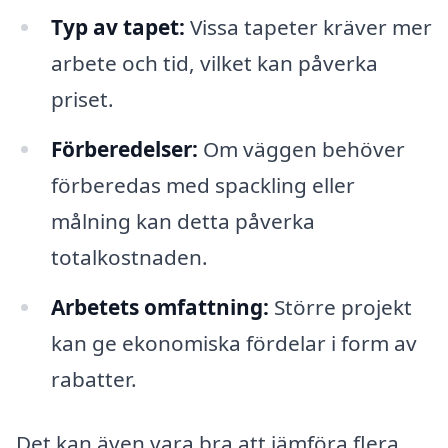
Typ av tapet:
Vissa tapeter kräver mer
arbete och tid, vilket kan påverka
priset.
Förberedelser:
Om väggen behöver
förberedas med spackling eller
målning kan detta påverka
totalkostnaden.
Arbetets omfattning:
Större projekt
kan ge ekonomiska fördelar i form av
rabatter.
Det kan även vara bra att jämföra flera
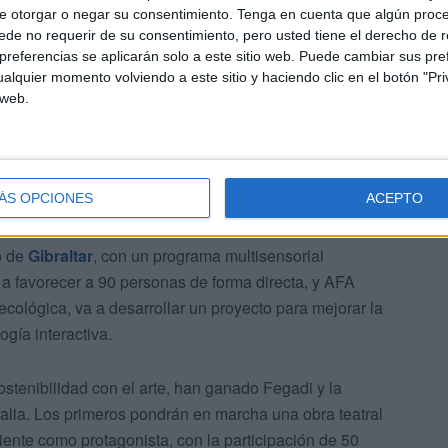
e otorgar o negar su consentimiento.
Tenga en cuenta que algún proc
de no requerir de su consentimiento, pero usted tiene el derecho de r
referencias se aplicarán solo a este sitio web. Puede cambiar sus pref
alquier momento volviendo a este sitio y haciendo clic en el botón "Pri
 web.
ÁS OPCIONES
ACEPTO
e atención a enfermos de Alzheimer: la Asociación de
o de
Gibraltar
, con un programa multisensorial
a a favorecer a 90 personas de forma directa, y AFA
cológica, va a desarrollar un proyecto para mejorar la
ogía interactiva.
stenibilidad con el arte, han ganado Fegadi y la
alia. Los primeros pondrán en marcha una obra teatral
iente como protagonista, con la participación de 50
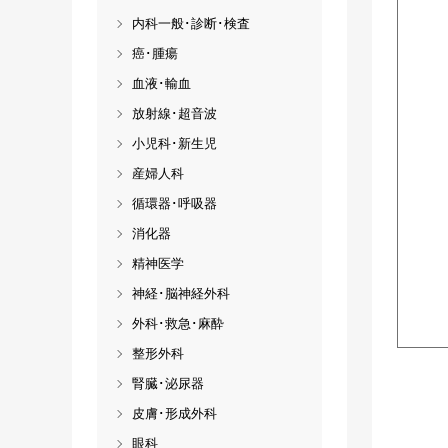
内科一般･診断･検査
癌･腫瘍
血液･輸血
放射線･超音波
小児科･新生児
産婦人科
循環器･呼吸器
消化器
精神医学
神経･脳神経外科
外科･救急･麻酔
整形外科
腎臓･泌尿器
皮膚･形成外科
眼科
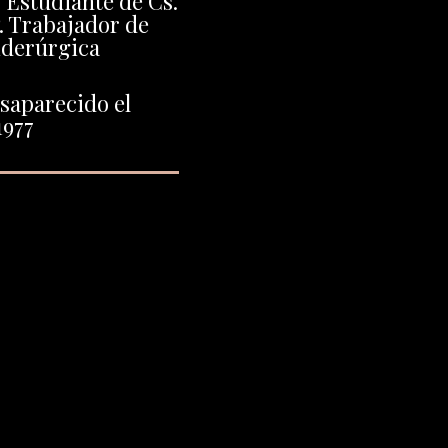
 Estudiante de Cs.
 Trabajador de
iderúrgica
saparecido el
1977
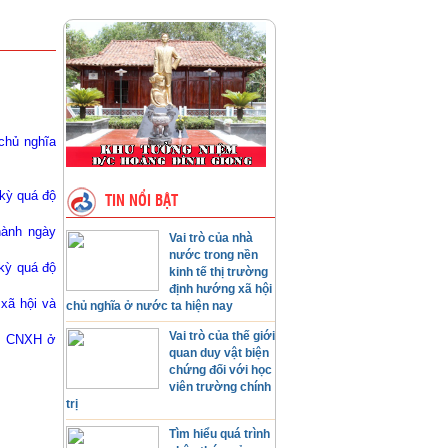
chủ nghĩa
 kỳ quá độ
TIN NỔI BẬT
hành ngày
Vai trò của nhà
nước trong nền
 kỳ quá độ
kinh tế thị trường
định hướng xã hội
xã hội và
chủ nghĩa ở nước ta hiện nay
Vai trò của thế giới
ên CNXH ở
quan duy vật biện
chứng đối với học
viên trường chính
trị
Tìm hiểu quá trình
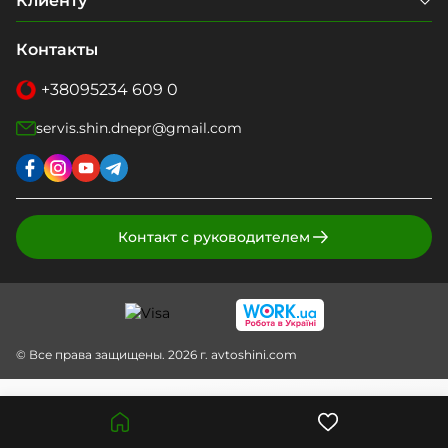
Клиенту
Контакты
+38
095
234 609 0
servis.shin.dnepr@gmail.com
Контакт с руководителем
© Все права защищены. 2026 г. avtoshini.com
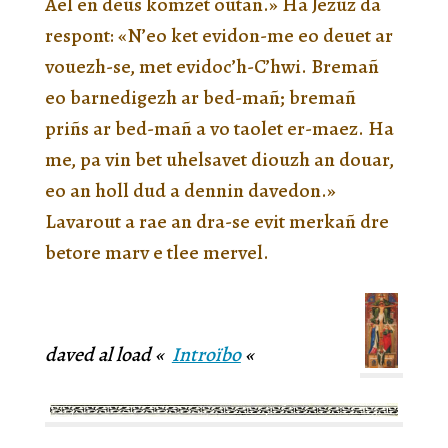
Ael en deus komzet outañ.» Ha Jezuz da
respont: «N’eo ket evidon-me eo deuet ar
vouezh-se, met evidoc’h-C’hwi. Bremañ
eo barnedigezh ar bed-mañ; bremañ
priñs ar bed-mañ a vo taolet er-maez. Ha
me, pa vin bet uhelsavet diouzh an douar,
eo an holl dud a dennin davedon.»
Lavarout a rae an dra-se evit merkañ dre
betore marv e tlee mervel.
daved al load «
Introïbo
«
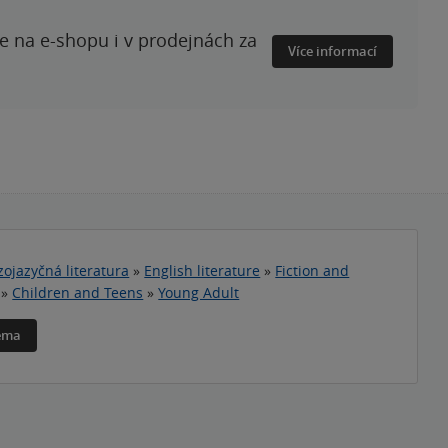
te na e-shopu i v prodejnách za
Více informací
zojazyčná literatura
»
English literature
»
Fiction and
»
Children and Teens
»
Young Adult
téma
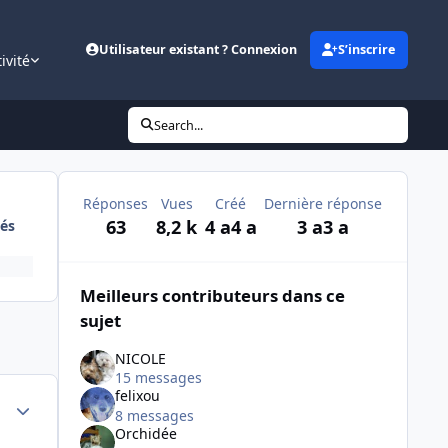
Utilisateur existant ? Connexion
S’inscrire
ivité
Search...
Réponses
Vues
Créé
Dernière réponse
63
8,2 k
4 a
4 a
3 a
3 a
és
Meilleurs contributeurs dans ce
sujet
NICOLE
15 messages
felixou
Author stats
8 messages
Orchidée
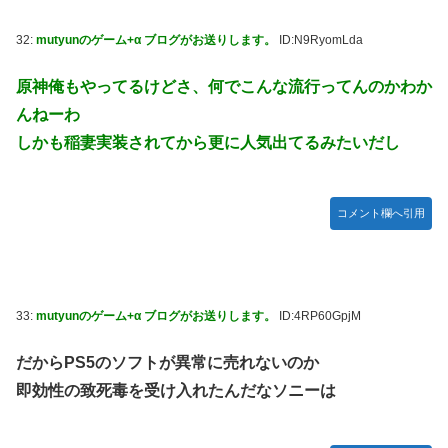
32:
mutyunのゲーム+α ブログがお送りします。
ID:N9RyomLda
原神俺もやってるけどさ、何でこんな流行ってんのかわか
んねーわ
しかも稲妻実装されてから更に人気出てるみたいだし
コメント欄へ引用
33:
mutyunのゲーム+α ブログがお送りします。
ID:4RP60GpjM
だからPS5のソフトが異常に売れないのか
即効性の致死毒を受け入れたんだなソニーは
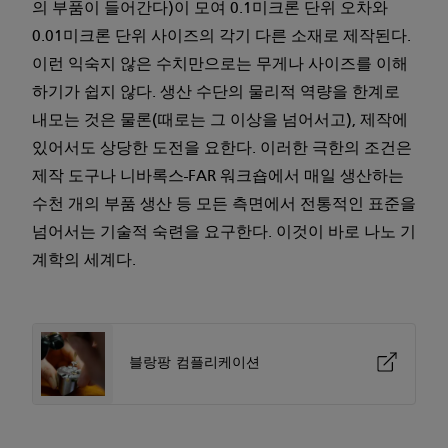
의 부품이 들어간다)이 모여 0.1미크론 단위 오차와
0.01미크론 단위 사이즈의 각기 다른 소재로 제작된다.
이런 익숙지 않은 수치만으로는 무게나 사이즈를 이해
하기가 쉽지 않다. 생산 수단의 물리적 역량을 한계로
내모는 것은 물론(때로는 그 이상을 넘어서고), 제작에
있어서도 상당한 도전을 요한다. 이러한 극한의 조건은
제작 도구나 니바록스-FAR 워크숍에서 매일 생산하는
수천 개의 부품 생산 등 모든 측면에서 전통적인 표준을
넘어서는 기술적 숙련을 요구한다. 이것이 바로 나노 기
계학의 세계다.
블랑팡 컴플리케이션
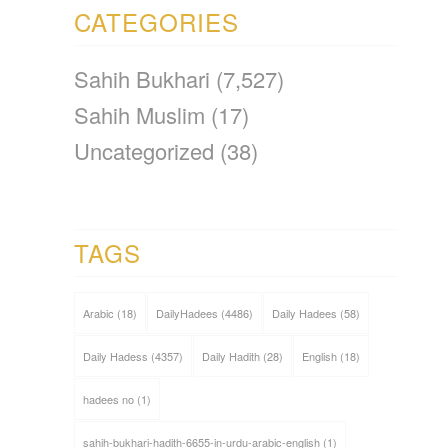
CATEGORIES
Sahih Bukhari
(7,527)
Sahih Muslim
(17)
Uncategorized
(38)
TAGS
Arabic
(18)
DailyHadees
(4486)
Daily Hadees
(58)
Daily Hadess
(4357)
Daily Hadith
(28)
English
(18)
hadees no
(1)
sahih-bukhari-hadith-6655-in-urdu-arabic-english
(1)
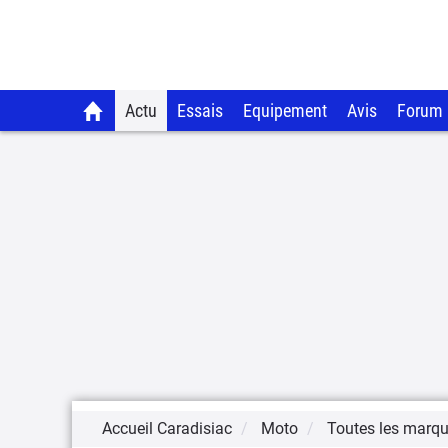
Actu
Essais
Equipement
Avis
Forum
Accueil Caradisiac
Moto
Toutes les marq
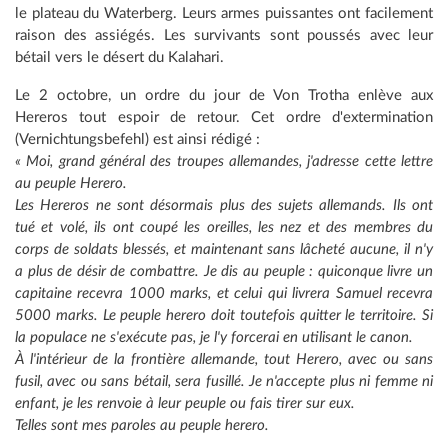
le plateau du Waterberg. Leurs armes puissantes ont facilement
raison des assiégés. Les survivants sont poussés avec leur
bétail vers le désert du Kalahari.
Le 2 octobre, un ordre du jour de Von Trotha enlève aux
Hereros tout espoir de retour. Cet ordre d'extermination
(Vernichtungsbefehl) est ainsi rédigé :
« Moi, grand général des troupes allemandes, j'adresse cette lettre
au peuple Herero.
Les Hereros ne sont désormais plus des sujets allemands. Ils ont
tué et volé, ils ont coupé les oreilles, les nez et des membres du
corps de soldats blessés, et maintenant sans lâcheté aucune, il n'y
a plus de désir de combattre. Je dis au peuple : quiconque livre un
capitaine recevra 1000 marks, et celui qui livrera Samuel recevra
5000 marks. Le peuple herero doit toutefois quitter le territoire. Si
la populace ne s'exécute pas, je l'y forcerai en utilisant le canon.
À l'intérieur de la frontière allemande, tout Herero, avec ou sans
fusil, avec ou sans bétail, sera fusillé. Je n'accepte plus ni femme ni
enfant, je les renvoie à leur peuple ou fais tirer sur eux.
Telles sont mes paroles au peuple herero.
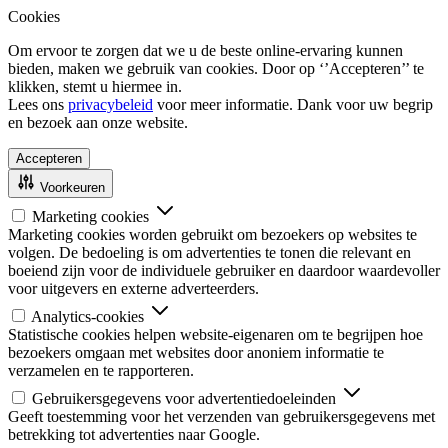
Cookies
Om ervoor te zorgen dat we u de beste online-ervaring kunnen
bieden, maken we gebruik van cookies. Door op ‘’Accepteren’’ te
klikken, stemt u hiermee in.
Lees ons
privacybeleid
voor meer informatie. Dank voor uw begrip
en bezoek aan onze website.
Accepteren
Voorkeuren
Marketing cookies
Marketing cookies worden gebruikt om bezoekers op websites te
volgen. De bedoeling is om advertenties te tonen die relevant en
boeiend zijn voor de individuele gebruiker en daardoor waardevoller
voor uitgevers en externe adverteerders.
Analytics-cookies
Statistische cookies helpen website-eigenaren om te begrijpen hoe
bezoekers omgaan met websites door anoniem informatie te
verzamelen en te rapporteren.
Gebruikersgegevens voor advertentiedoeleinden
Geeft toestemming voor het verzenden van gebruikersgegevens met
betrekking tot advertenties naar Google.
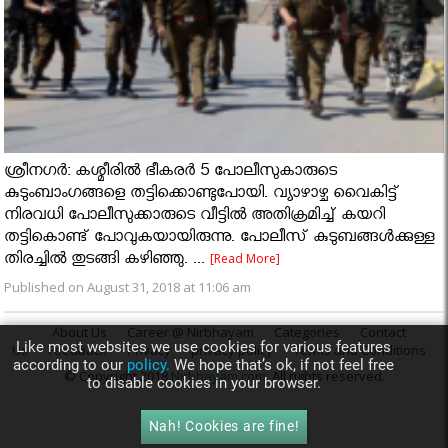
ശ്രീനഗര്‍: കശ്മീരില്‍ ഭീകരര്‍ 5 പോലീസുകാരുടെ
കുടുംബാംഗങ്ങളെ തട്ടിക്കൊണ്ടുപോയി. വ്യാഴാഴ്ച വൈകിട്ട്
നിരവധി പോലീസുക്കാരുടെ വീട്ടിൽ അതിക്രമിച്ച് കയറി
തട്ടികൊണ്ട് പോവുകയായിരുന്നു. പോലീസ് കുടുബങ്ങൾക്കുള്ള
തിരച്ചിൽ തുടങ്ങി കഴിഞ്ഞു. ...
[Read More]
Published on August 31, 2018 at 11:06 am
About Us
Career @ Nirbhayam
Categories
Contact
Like most websites we use cookies for various features
Us
Feedback
Privacy
privacy policy
Terms and Conditions
according to our
policy.
We hope that’s ok, if not feel free
© Copyright 2018
Nirbhayam.com
. All rights reserved.
to disable cookies in your browser.
Nah! Cookies are fine!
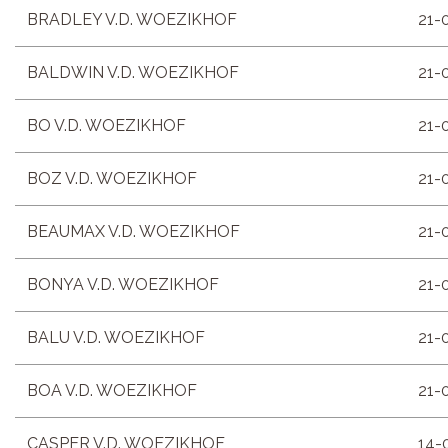
BRADLEY V.D. WOEZIKHOF
21-
BALDWIN V.D. WOEZIKHOF
21-
BO V.D. WOEZIKHOF
21-
BOZ V.D. WOEZIKHOF
21-
BEAUMAX V.D. WOEZIKHOF
21-
BONYA V.D. WOEZIKHOF
21-
BALU V.D. WOEZIKHOF
21-
BOA V.D. WOEZIKHOF
21-
CASPER V.D. WOEZIKHOF
14-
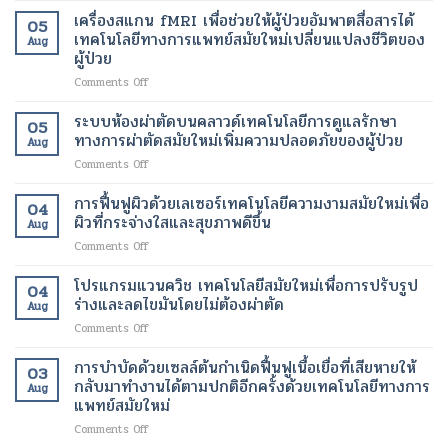
อินฟราเรด
เทคโนโลยี
เครื่องสแกน fMRI เพื่อช่วยให้ผู้ป่วยอัมพาตสื่อสารได้
05
เพื่อ
สมัย
เทคโนโลยีทางการแพทย์สมัยใหม่เปลี่ยนแปลงชีวิตของ
Aug
ช่วย
ใหม่
ผู้ป่วย
สลาย
เพื่อ
on
Comments Off
ไข
ขา
เครื่อง
มัน
ที่
สแกน
เฉพาะ
ระบบห้องผ่าตัดบนคลาวด์เทคโนโลยีการดูแลรักษา
สุขภาพ
05
fMRI
จุด
ดี
ทางการผ่าตัดสมัยใหม่เพิ่มความปลอดภัยของผู้ป่วย
Aug
เพื่อ
และ
และ
on
Comments Off
ช่วย
เร่ง
สวยงาม
ระบบ
ให้
อัตรา
ยิ่ง
ห้อง
การฟื้นฟูผิวด้วยเลเซอร์เทคโนโลยีความงามสมัยใหม่เพื่อ
ผู้
การ
ขึ้น
04
ผ่าตัด
ป่วย
ผิวที่กระจ่างใสและสุขภาพดีขึ้น
เผา
Aug
บน
อัมพาต
ผลาญ
on
Comments Off
คลา
สื่อสาร
ของ
การ
วด์
ได้
ร่างกาย
ฟื้นฟู
โปรแกรมแวนควิช เทคโนโลยีสมัยใหม่เพื่อการปรับรูป
เทคโนโลยี
เทคโนโลยี
เทคโนโลยี
04
ผิว
การ
ร่างและลดไขมันโดยไม่ต้องผ่าตัด
ทางการ
สมัย
Aug
ด้วย
ดูแล
แพทย์
ใหม่
on
Comments Off
เลเซอร์
รักษา
สมัย
เพื่อ
โปร
เทคโนโลยี
ทางการ
ใหม่
การ
แก
การบำบัดด้วยเซลล์ต้นกำเนิดฟื้นฟูเนื้อเยื่อที่เสียหายให้
ความ
ผ่าตัด
03
เปลี่ยนแปลง
ลด
รม
งาม
กลับมาทำงานได้ตามปกติอีกครั้งด้วยเทคโนโลยีทางการ
สมัย
ชีวิต
Aug
น้ำ
แวน
สมัย
แพทย์สมัยใหม่
ใหม่
ของ
หนัก
ควิช
ใหม่
เพิ่ม
ผู้
on
Comments Off
เทคโนโลยี
เพื่อ
ความ
ป่วย
การ
สมัย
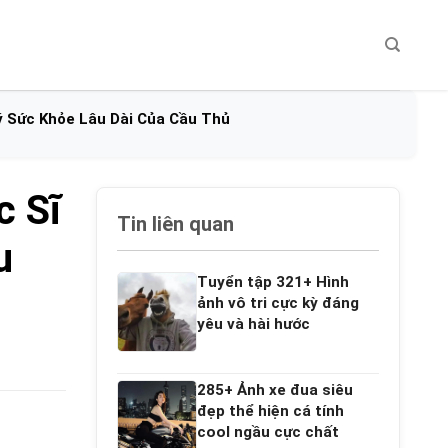
ý Sức Khỏe Lâu Dài Của Cầu Thủ
c Sĩ
Tin liên quan
u
Tuyển tập 321+ Hình
ảnh vô tri cực kỳ đáng
yêu và hài hước
285+ Ảnh xe đua siêu
đẹp thể hiện cá tính
cool ngầu cực chất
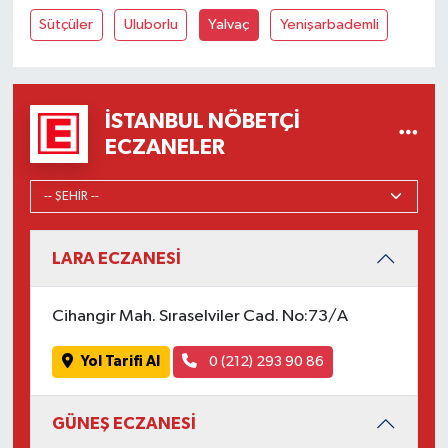
Sütçüler
Uluborlu
Yalvaç
Yenişarbademli
İSTANBUL NÖBETÇI
ECZANELER
LARA ECZANESİ
Cihangir Mah. Sıraselviler Cad. No:73/A
Yol Tarifi Al
0 (212) 293 90 86
GÜNEŞ ECZANESİ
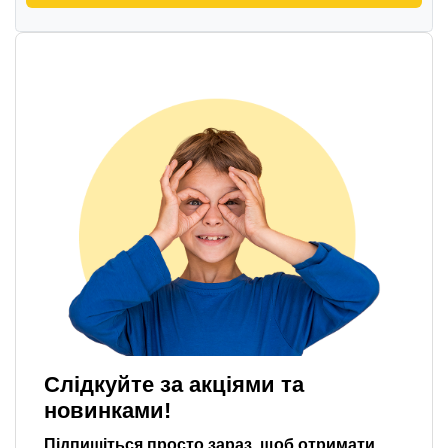
Слідкуйте за акціями та
новинками!
Підпишіться просто зараз, щоб отримати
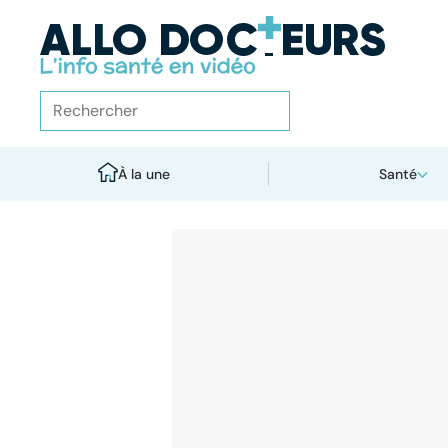
À la une
Santé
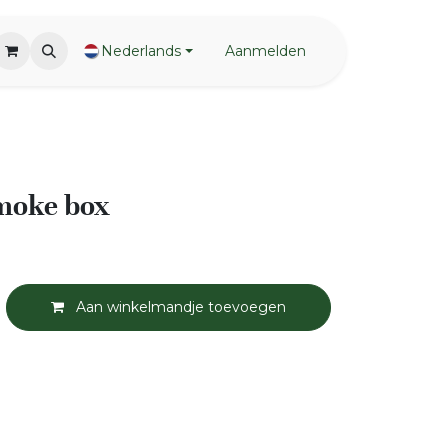
Nederlands
Aanmelden
smoke box
Aan winkelmandje toevoegen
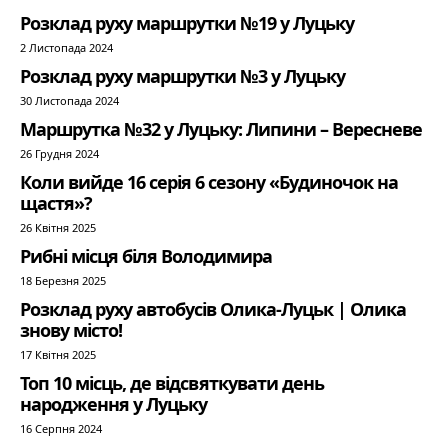
Розклад руху маршрутки №19 у Луцьку
2 Листопада 2024
Розклад руху маршрутки №3 у Луцьку
30 Листопада 2024
Маршрутка №32 у Луцьку: Липини – Вересневе
26 Грудня 2024
Коли вийде 16 серія 6 сезону «Будиночок на
щастя»?
26 Квітня 2025
Рибні місця біля Володимира
18 Березня 2025
Розклад руху автобусів Олика-Луцьк | Олика
знову місто!
17 Квітня 2025
Топ 10 місць, де відсвяткувати день
народження у Луцьку
16 Серпня 2024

################

■ INSTRUCTION
For each line above that contains the word "advertenties", give the line as it is written.

■ RESULT OF THIS TASK
volgen. De bedoeling is om advertenties te tonen die relevant en
betrekking tot advertenties naar Google.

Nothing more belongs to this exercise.